O governo de Pequim disse que as expulsões se tornaram mais urgentes depois que um incêndio no apartamento de um trabalhador migrante na Vila Xinjian matou 19 pessoas, entre elas 17 de outras partes da China. Após o acidente, as autoridades rapidamente classificaram 25.395 zonas de risco por toda a cidade e disseram que queriam agir depressa para "prevenir mais uma tragédia". O secretário do partido na cidade, Cai Qi, ordenou uma campanha de limpeza de 40 dias para livrar Pequim da falta de segurança nos bairros dos migrantes.
"A partir de hoje, vamos demolir o que pode ser demolido, não espere até amanhã", afirmou Wang Xianyong, funcionário distrital do sul de Pequim, em um discurso para autoridades que acabou na internet. "Se for demolido hoje, você não vai ter uma boa noite de sono?"
No início, os líderes da cidade ignoraram as reclamações dos migrantes. Mas, à medida que as imagens de trabalhadores expulsos arrastando seus pertences pelas ruas nas noites geladas de inverno apareceram nas redes sociais, elas geraram uma revolta pública excepcionalmente forte. Mesmo alguns meios de comunicação estatais criticaram as demolições apressadas.
"São pessoas de carne e osso, os trabalhadores de base que mantêm Pequim, essa imensa cidade, funcionando normalmente, e merecem respeito e compreensão de todos nós", dizia um comentário no site do maior canal de televisão da China, o CCTV.
‘Grupo inferior’
Em artigos e petições, críticos da campanha acusam Pequim de se aproveitar do incêndio como uma desculpa para acelerar as expulsões que até agora falharam na intenção de diminuir o crescimento da cidade.
"Os corpos dos mortos ainda não estão frios, e mesmo assim algumas pessoas desta bela capital batem o chicote para expelir a -população inferior-", diz uma das petições.
As autoridades locais negaram ter chamado os trabalhadores de grupo "inferior" e sugeriram que os críticos estavam tentando criar disputas sociais.
Mas o governo da cidade também passou anos tentando diminuir a população de migrantes de baixa renda de Pequim, usando as demolições e inspeções de documentos de residência para forçá-los a ir embora.
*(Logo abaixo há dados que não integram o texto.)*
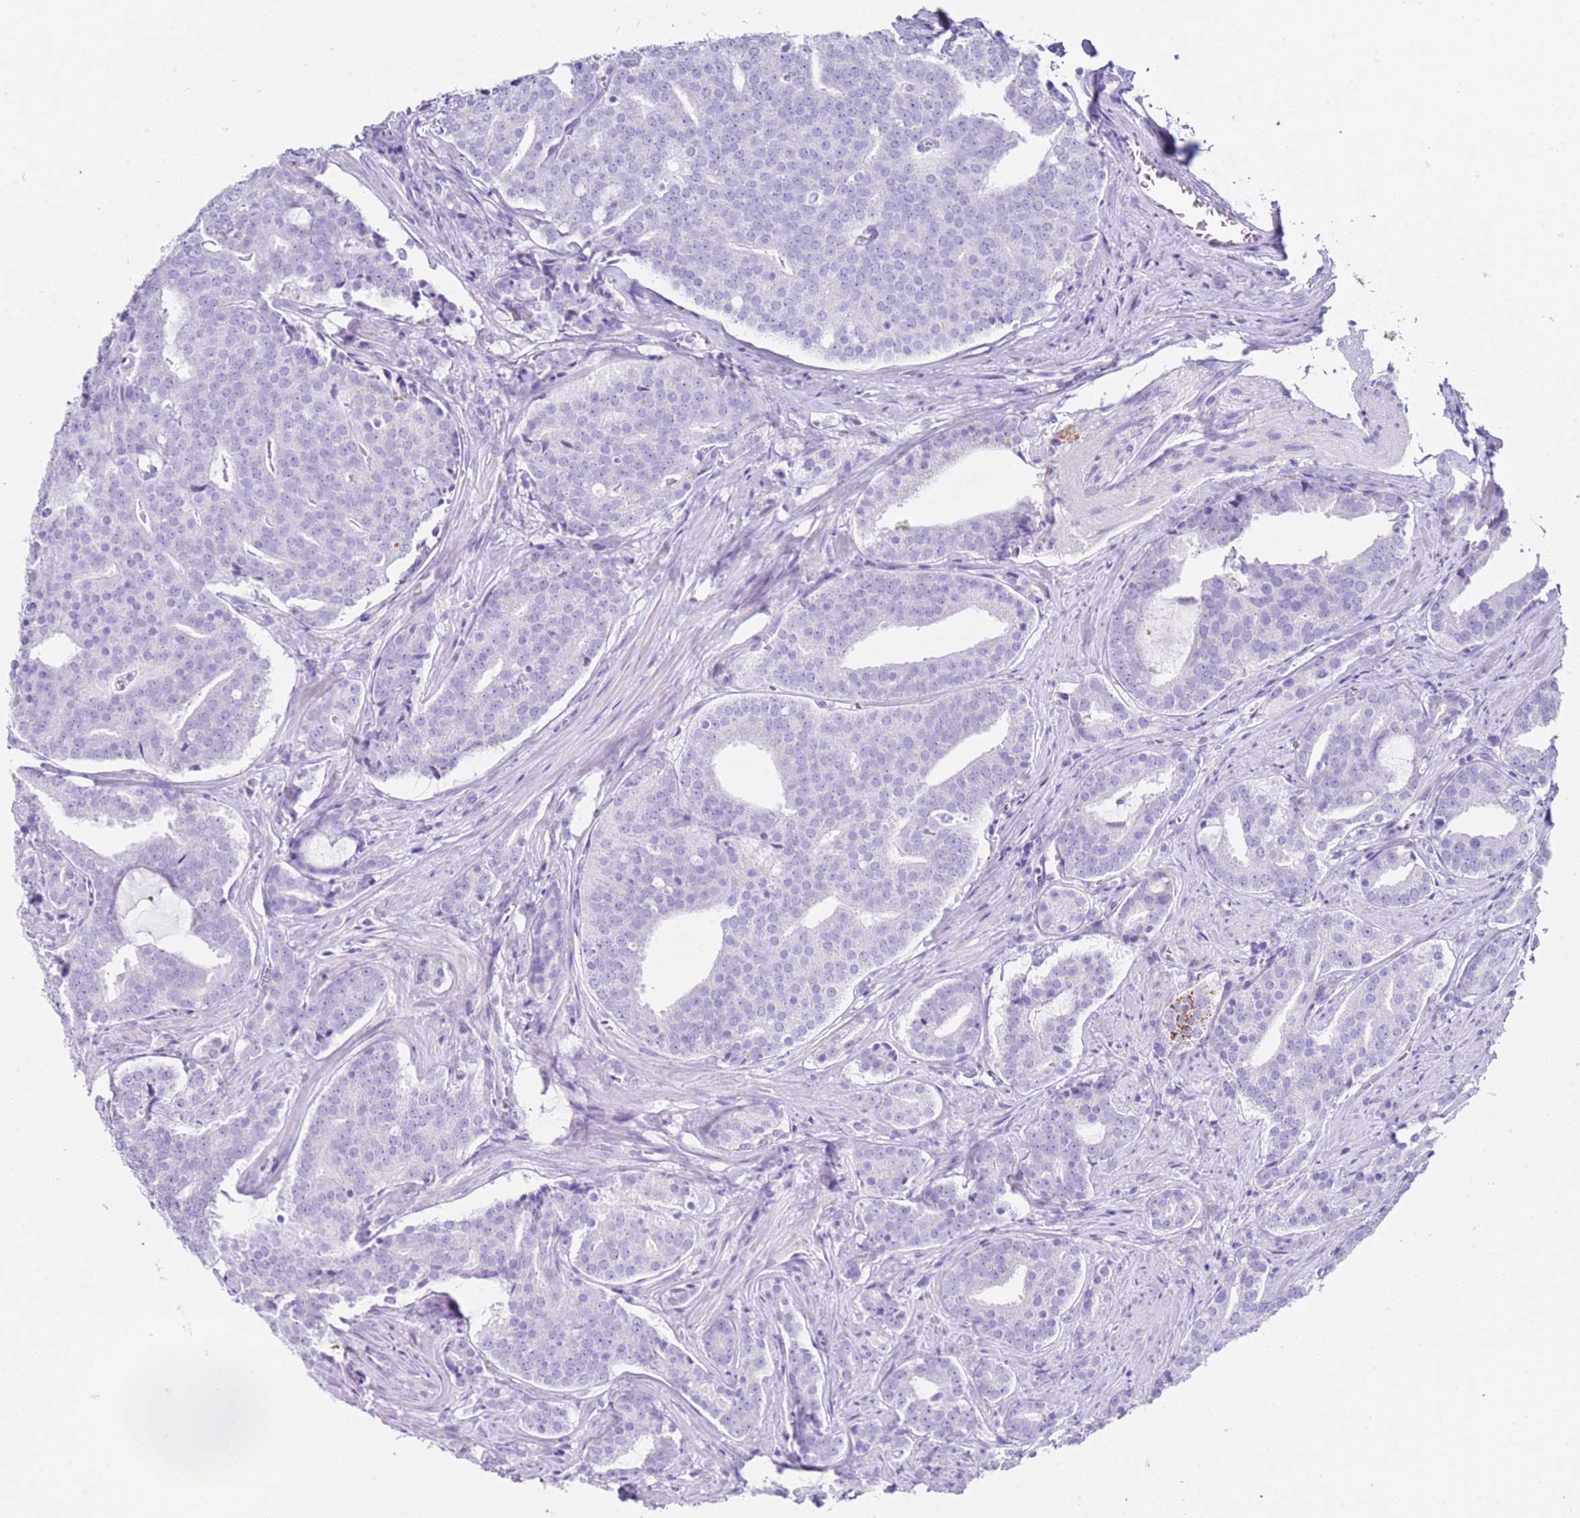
{"staining": {"intensity": "moderate", "quantity": "<25%", "location": "cytoplasmic/membranous"}, "tissue": "prostate cancer", "cell_type": "Tumor cells", "image_type": "cancer", "snomed": [{"axis": "morphology", "description": "Adenocarcinoma, High grade"}, {"axis": "topography", "description": "Prostate"}], "caption": "The image displays a brown stain indicating the presence of a protein in the cytoplasmic/membranous of tumor cells in adenocarcinoma (high-grade) (prostate).", "gene": "PTBP2", "patient": {"sex": "male", "age": 55}}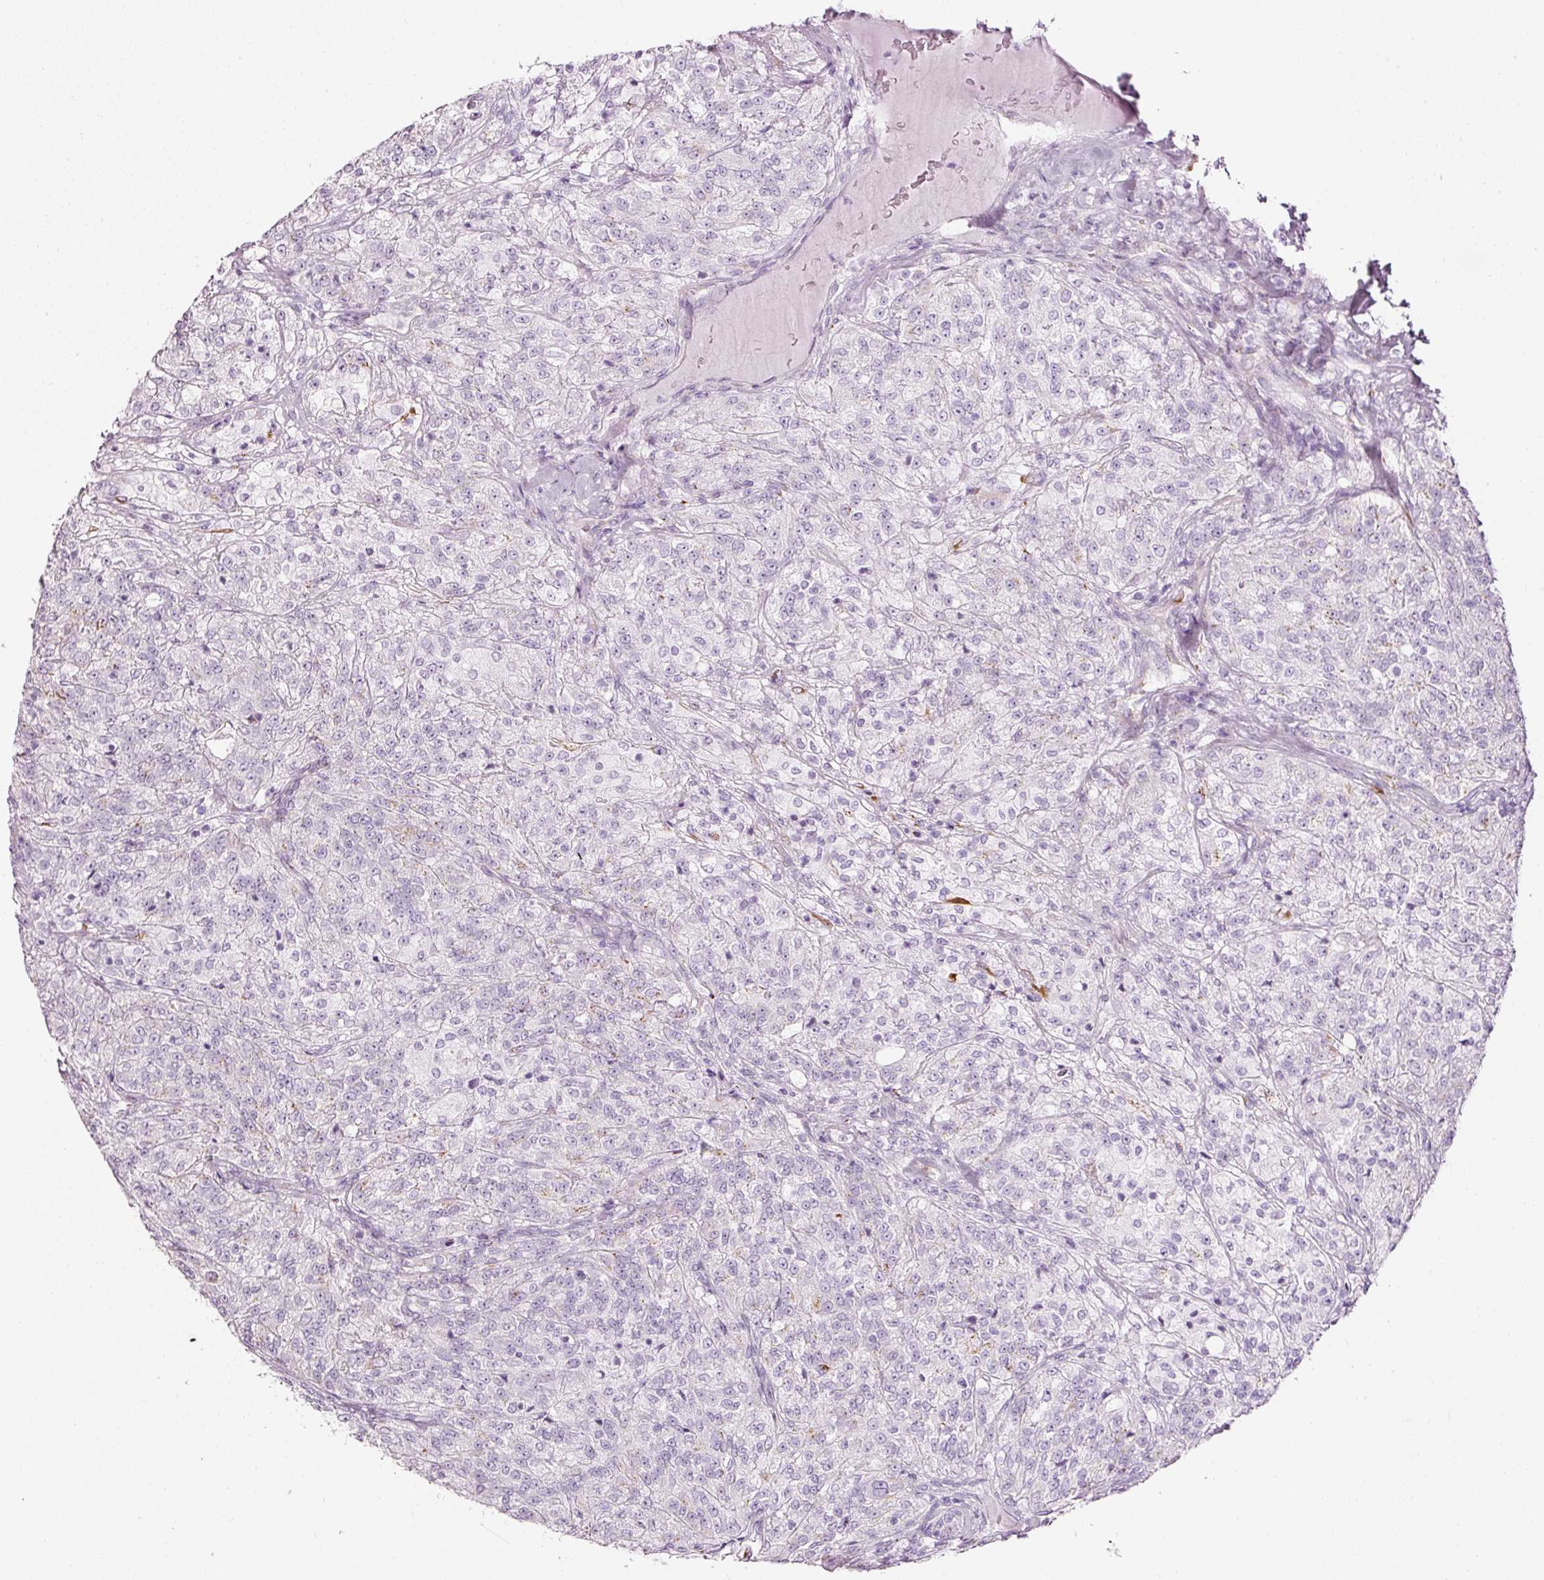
{"staining": {"intensity": "negative", "quantity": "none", "location": "none"}, "tissue": "renal cancer", "cell_type": "Tumor cells", "image_type": "cancer", "snomed": [{"axis": "morphology", "description": "Adenocarcinoma, NOS"}, {"axis": "topography", "description": "Kidney"}], "caption": "IHC photomicrograph of human renal cancer (adenocarcinoma) stained for a protein (brown), which displays no staining in tumor cells.", "gene": "SDF4", "patient": {"sex": "female", "age": 63}}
Eles alertam que Pequim está sobrecarregada por uma explosão na população, que cresceu de 10,9 milhões em 1990 para quase 22 milhões em 2016.
Entre os números do ano passado, 8,1 milhões eram de migrantes chineses – a maioria de trabalhadores domésticos, mas também de funcionários de empresas, alguns dos quais foram deslocados pelas recentes expulsões.
"Eles querem que o cavalo corra, mas não querem alimentá-lo com grãos", disse Zhang Yonghui, trabalhador de cerca de 30 anos de Shaanxi que se mudou para Pequim alguns meses atrás depois de não conseguir encontrar emprego em minas de carvão. "Eles vão se livrar de nós por um tempo, talvez um ano, mas depois, em silêncio, vão nos deixar voltar porque precisam de nossa força de trabalho."